Mining Stocks

The Disconnect Between Gold, Inflation Again Manifests as Inflation Data Is Published

Although gold has historically served as an inflation hedge, there has been a disconnect between the precious metal and inflation in recent years. Several years of crisis after crisis caused inflation levels to rise globally, but gold prices failed to rise in turn, frustrating many investors who would have used gold to preserve the value of their portfolios.

The most recent round of U.S. inflation data brought this disconnect to the fore again when gold prices failed to rise despite hotter-than-expected inflation levels. Gold’s failure to rise in value alongside rising inflation levels is primarily due to action by the U.S. Federal Reserve. In an attempt to arrest inflation levels in the United States, the Fed has increased benchmark interest rates for several months in a row.

Higher interest rates reduce gold’s appeal because it doesn’t pay interest and encourages investors to invest in alternative assets that can allow them to take advantage of high-interest rates.

The U.S. Bureau of Labor Statistics recently published the latest Consumer Price Index report, revealing that inflation was getting worse across three of the Consumer Price Index’s (CPI) four key metrics. Traditionally, investors would have reacted to this news by adding more gold to their portfolios, increasing the precious metal’s demand and causing its prices to go up.

But, with the recent disconnect between gold prices and inflation in full play, the precious metal has been selling off on higher inflation levels and rallying as inflation cooled. Rather than purchase gold and add it to their portfolios when inflation levels rise, investors are now more likely to sell their gold holdings and hold off on buying the precious metal until inflation levels cool.

Thanks to a litany of global geopolitical issues, inflation levels and benchmark interest rates have remained high for the past couple of years. This inflation spike began in May 2020 when the U.S. was in the coronavirus pandemic’s grip. As a result, many Americans cut their spending amid immense economic uncertainty.

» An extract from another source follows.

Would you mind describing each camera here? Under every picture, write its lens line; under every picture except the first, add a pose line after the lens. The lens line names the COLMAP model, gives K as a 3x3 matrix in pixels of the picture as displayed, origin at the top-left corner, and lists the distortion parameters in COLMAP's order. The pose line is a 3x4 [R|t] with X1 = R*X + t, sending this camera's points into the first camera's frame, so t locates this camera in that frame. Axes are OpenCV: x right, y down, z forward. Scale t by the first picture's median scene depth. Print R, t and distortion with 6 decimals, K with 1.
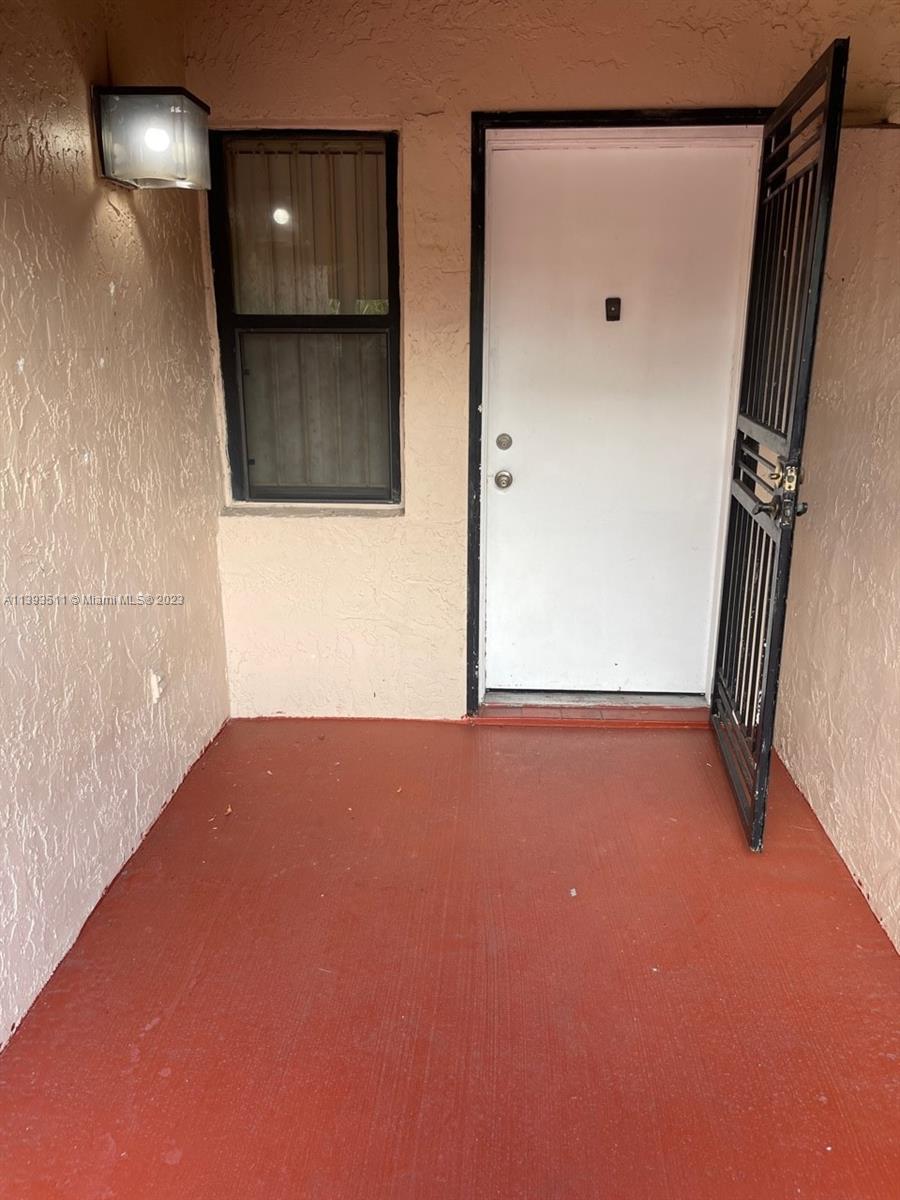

Gold prices trended at around $1,719 through the month as significantly reduced consumer demand brought down prices across the board.

With the U.S. Fed increasing benchmark interest rates to fight rising inflation levels, it disrupted the traditional relationship between gold and inflation, making the precious metal lose rather than gain demand during economic turmoil. Several consecutive benchmark interest rate hikes by the Fed brought interest levels to historically high levels, kept investor interest in gold low and applied significant downward pressure on gold prices.

As the anticipated rate cuts manifest sometime this year, gold could surge again and gold stocks such as Freeport-McMoRan Inc. (NYSE: FCX) may see renewed investor interest as boom-chasers jump on the gold upward trend.